—¿Quién fue? ─lo preguntó con voz de gallina clueca, por algo le decían Betty la malvada.
Lo amigos del
domingo rodeaban la mesa de ravioles caseros que hacía Dionisia, con recetas
herméticas, aprendidas de su familia provinciana. Tenía cultivos de plantas
aromáticas desconocidas hasta por sus patrones nuevos ricos. Dionisia se
acercaba al señor:
—¿Qué
quiere comer el hombre hoy?
La señora, sin
mirarla, decía:
—Te dije mil
veces que se pregunta: “¿Qué desea comer el señor hoy?”, ¿tanto te cuesta dejar de lado tu
ignorancia?
El marido sin
levantar la cabeza del diario, acotaba:
—Dejála, ella es
así─ luego de un eructo ─además cocina como una diosa, por algo se llama
Dionisia, su nombre empieza con la sílaba dio, es una santa, no la jodas a ver
si se nos va.
Fue de visita
Betty la malvada a la hora del té y preguntó con voz de gallina sin servir:
“¿Quién fue?”. Bárbara ligeramente alterada, le dijo:
—¿Por qué
preguntás siempre lo mismo y a qué te referís con quién fue, quién fue qué?
Contestó
apretando sus fosas nasales con un pañuelo de papel:
─Él o la que
llena de flatulencias hasta los balcones.
Todas las
miradas se dirigieron al abuelo que tomaba su Bloody mary, perdido en sus
recuerdos. Dionisia que cuidaba al anciano como si de su padre se tratara,
respondió:
—Los años de las
personas mayores dejan salir sus aires internos descartables, en mi tierra
dicen que se desgracian. Igual podría ser cualquiera, no veo ningún joven, ya
verá señora malvada, perdón señora Betty, que a usted le pasará lo mismo.
Betty partió sin
saludar, con la nariz en alto ahora tapada entre el pulgar y el índice. Los
señores le suspendieron sus francos por dos semanas. Dionisia lloró a mares
porque eran los días en que mandaba sus sueldos completos a la provincia de sus
parientes, tan pobres como la pobreza. Días que comerían mendrugos y mates, si les
quedaba yerba.
Los amigos de
los domingos rodeaban la mesa de los ravioles dionisíacos. Le salieron tan
exquisitos que repetían los platos una y otra vez. El señor abrió más botellas
de vino de lo acostumbrado.
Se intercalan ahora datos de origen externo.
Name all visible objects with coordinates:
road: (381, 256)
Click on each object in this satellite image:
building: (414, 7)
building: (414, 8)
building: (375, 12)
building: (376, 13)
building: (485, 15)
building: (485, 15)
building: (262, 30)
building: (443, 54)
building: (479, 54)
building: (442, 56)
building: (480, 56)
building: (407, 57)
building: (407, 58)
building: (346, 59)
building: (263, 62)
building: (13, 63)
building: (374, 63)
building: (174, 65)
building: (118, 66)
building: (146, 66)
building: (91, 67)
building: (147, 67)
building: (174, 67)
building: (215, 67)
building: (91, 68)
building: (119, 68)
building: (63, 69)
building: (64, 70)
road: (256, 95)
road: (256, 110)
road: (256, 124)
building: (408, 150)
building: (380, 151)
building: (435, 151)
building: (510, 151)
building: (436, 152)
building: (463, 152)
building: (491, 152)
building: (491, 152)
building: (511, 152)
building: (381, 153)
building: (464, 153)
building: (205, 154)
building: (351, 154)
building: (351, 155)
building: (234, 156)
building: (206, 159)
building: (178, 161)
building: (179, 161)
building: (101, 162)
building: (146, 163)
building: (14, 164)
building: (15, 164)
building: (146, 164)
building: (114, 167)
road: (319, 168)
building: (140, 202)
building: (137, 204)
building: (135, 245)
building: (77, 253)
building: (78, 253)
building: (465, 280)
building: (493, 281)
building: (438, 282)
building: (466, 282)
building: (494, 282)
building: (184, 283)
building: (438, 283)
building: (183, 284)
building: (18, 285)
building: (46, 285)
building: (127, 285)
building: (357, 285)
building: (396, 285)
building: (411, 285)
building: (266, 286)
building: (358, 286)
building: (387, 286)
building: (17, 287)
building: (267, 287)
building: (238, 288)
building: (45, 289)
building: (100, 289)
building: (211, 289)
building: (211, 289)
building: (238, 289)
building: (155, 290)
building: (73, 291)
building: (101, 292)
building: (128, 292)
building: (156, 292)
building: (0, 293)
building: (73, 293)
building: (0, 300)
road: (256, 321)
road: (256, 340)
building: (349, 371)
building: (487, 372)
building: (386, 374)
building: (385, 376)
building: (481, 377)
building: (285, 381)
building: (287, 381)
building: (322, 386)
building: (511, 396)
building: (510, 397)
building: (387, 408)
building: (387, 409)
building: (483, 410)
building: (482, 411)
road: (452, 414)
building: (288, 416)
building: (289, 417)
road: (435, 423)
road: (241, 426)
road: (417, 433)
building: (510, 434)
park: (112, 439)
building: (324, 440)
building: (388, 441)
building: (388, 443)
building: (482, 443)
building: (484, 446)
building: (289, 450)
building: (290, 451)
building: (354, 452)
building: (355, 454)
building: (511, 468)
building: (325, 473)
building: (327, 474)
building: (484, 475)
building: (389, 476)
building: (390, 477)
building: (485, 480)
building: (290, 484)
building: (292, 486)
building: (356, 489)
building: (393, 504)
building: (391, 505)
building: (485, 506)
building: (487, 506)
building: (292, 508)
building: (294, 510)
Dionisia recibió felicitaciones, todos encantados
con sus guantes de servir blancos, mientras en la cocina permanecían los
quirúrgicos que usó para cocinar. El día anterior había lustrado la casa, no
quedó ni una mácula. Nadie lo advirtió, pero a ella no le produjo ningún
asombro. Los invitados quedaron tan satisfechos que no pudieron tomar el
postre.
De uno en uno
parecían dormir sobre la mesa, algunos rompieron el círculo y cayeron al piso,
se formó un coro de eructos ensordecedor y un tsunami de flatulencias rompió
los vidrios de todas las ventanas.
Dionisia no
levantó la mesa, no quiso interrumpir el sueño de los ángeles. Se dirigió a su
pequeño dormitorio y armó la valija roja que no cerraba y no cerraba. Optó por
hilo sisal, asomaban ropas pero se sostenían.
Cuando llegó el
momento de cambiar sus vestidos, se produjo un push-up en el corpiño, relleno
de pesos, dólares y euros. No dejó rastros de su paso por la casa. Caminó de
noche hasta la terminal, sacó un pasaje a su provincia. Las demoras y roturas
de micros postergaron su llegada. Una semana para abrazar a sus viejos,
hermanos, sobrinos, tíos, hijos y vecinos.
Su marido llegó
bien entrada la noche, envuelto en tierra y herramientas oxidadas. Se metieron
en el rancho para poner al día tanta ausencia de amor postergado.
Los amigos del
domingo fueron encontrados muertos, sin causas aparentes. Nadie reparó en los
tiestos infinitos de cicuta y hongos venenosos a granel que Dionisia agregó a
los ravioles del último domingo. El caso se caratuló como muertes naturales por
ingestas excesivas y vinos de dudosa procedencia.
Eran tiempos de
gobiernos mafiócratas, donde los expedientes se quemaban por las dudas.